Publié

Une chaîne TV "Brexit-free" pour changer les idées aux Britanniques

La chaîne britannique vient au secours de ceux qui n'en peuvent plus du Brexit. [Twitter]
La chaîne britannique Sky News propose des nouvelles garanties 100% sans Brexit / Tout un monde / 6 min. / le 23 octobre 2019
Un tiers des Britanniques fuient désormais les journaux d'information, fatigués des nouvelles sur le Brexit. Fort de ce constat, la chaîne de TV Sky News vient de lancer un canal d'information qui ne parle jamais du sujet.

Cette chaîne garantie 100% sans Brexit est proposée de 17h00 à 22h00 du lundi au vendredi. Elle permet aux téléspectateurs de regarder les nouvelles du monde sans un mot sur la sortie de l'Union européenne. Elle a été lancée mercredi dernier, quelques heures à peine avant que l'Union Européenne trouve un accord avec le Premier ministre britannique Boris Johnson sur le Brexit.

>> Lire : Les 27 de l'UE ont adopté l'accord de Brexit trouvé avec Londres

Une pratique des pays non démocratiques

Pour le sociologue des médias Jean-Marie Charon, c'est a priori du jamais vu: "Ce genre de situation peut se produire dans des pays non-démocratiques où l'actualité sociale ou des événements politiques importants peuvent être rejetés par l'intervention du pouvoir politique", souligne-t-il mercredi dans l'émission Tout un monde. "Mais en démocratie, s'il y a des impasses en matière d'actualité, ce sera souvent sur des événements importants mais à l'égard desquels les rédactions en chef considéreront que leur public n'est peut-être pas très sensible ou moins sensible à ce genre d'actualité."

Et ces impasses se font en général sur l'actualité internationale, face à une situation répétitive, dure et anxiogène, comme par exemple au moment du siège d'Alep en Syrie.

Impact sur le moral des Britanniques

Sky News assume ce parti pris sur la base d'un constat établi par une étude publiée durant l'été: un tiers des Britanniques ne regardent plus les informations et 70% d'entre eux accusent le Brexit d'avoir un impact négatif sur leur moral.

"Depuis trois ans, les Britanniques en ont eu assez et c'est assez clair que, pour une chaîne de télévision, éviter le Brexit est assez rentable", relève le journaliste Michael Binyon, éditorialiste au Times.

Pour Jean-Marie Charon, cela traduit aussi un repli d'une partie du public, de la société, à l'égard de la sphère publique, des institutions et d'un certain nombre de grandes questions qui paraissent difficiles à résoudre. C'est un repli comme on le voit par rapport aux élections, estime le sociologue des médias: "Le fait de ne plus voter, voire de ne plus suivre l'actualité, devient effectivement quelque chose qui se répand. Peut-être que c'est ce phénomène-là qu'essaie de capter ou d'attirer cette chaîne."

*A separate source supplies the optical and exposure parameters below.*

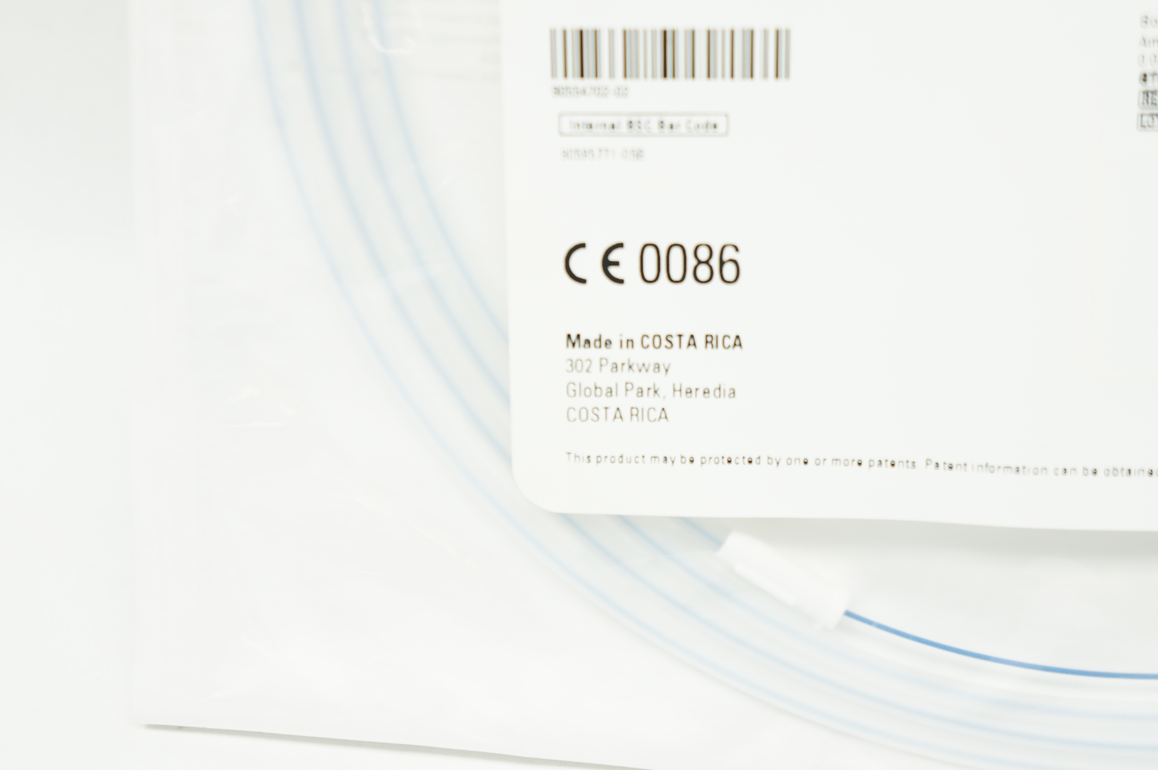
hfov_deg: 24.6
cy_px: 385
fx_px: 2651
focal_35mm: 82
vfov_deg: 16.5
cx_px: 579
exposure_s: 1/60
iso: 400
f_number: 5.6
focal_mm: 55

Une question d'éthique avant tout

Beaucoup ont critiqué Sky en estimant qu'il fallait absolument donner les informations même si les Britanniques ne veulent pas les écouter. "C'est la même chose avec les journaux, par exemple", note Michael Binyon. "On sait très bien que même les lecteurs du Times sont assez fatigués par tout ça. Mais il faut continuer à suivre, à donner ces nouvelles." Pour le journaliste, il s'agit d'une question d'éthique et c'est aux journalistes de trouver des angles d'attaque.

Reste que le malaise est bien réel autour du Brexit au Royaume-Uni. "C'est vrai, il y a pas mal de gens anxieux maintenant, qui ont des craintes, sont pleins de doutes, sont en colère assez souvent", reconnaît Michael Binyon. "Et les familles sont divisées. Peut-être qu'éviter le sujet peut améliorer l'atmosphère en Grande-Bretagne. Peut-être."

Blandine Levite/oang

Publié

Un malaise identifié par une étude

La fondation de la santé mentale d'Angleterre et du pays de Galles a identifié ce malaise face au Brexit.

Selon une étude menée l'année passée, 40% des Britanniques se sentent impuissants, inquiets ou en colère à cause du Brexit.

Faible part de marché pour Sky News

Sky News est un bouquet de chaînes qui attire seulement 1% de part de marché. En comparaison, la chaîne BBC1 affiche 20% d'audience.

Le groupe Sky, qui propose aussi des chaînes dédiées au sport, n'en est pas à sa première chaîne éphémère. En 2017, il avait lancé une chaîne liée à une conférence sur les océans, qui n'avait duré qu'une semaine.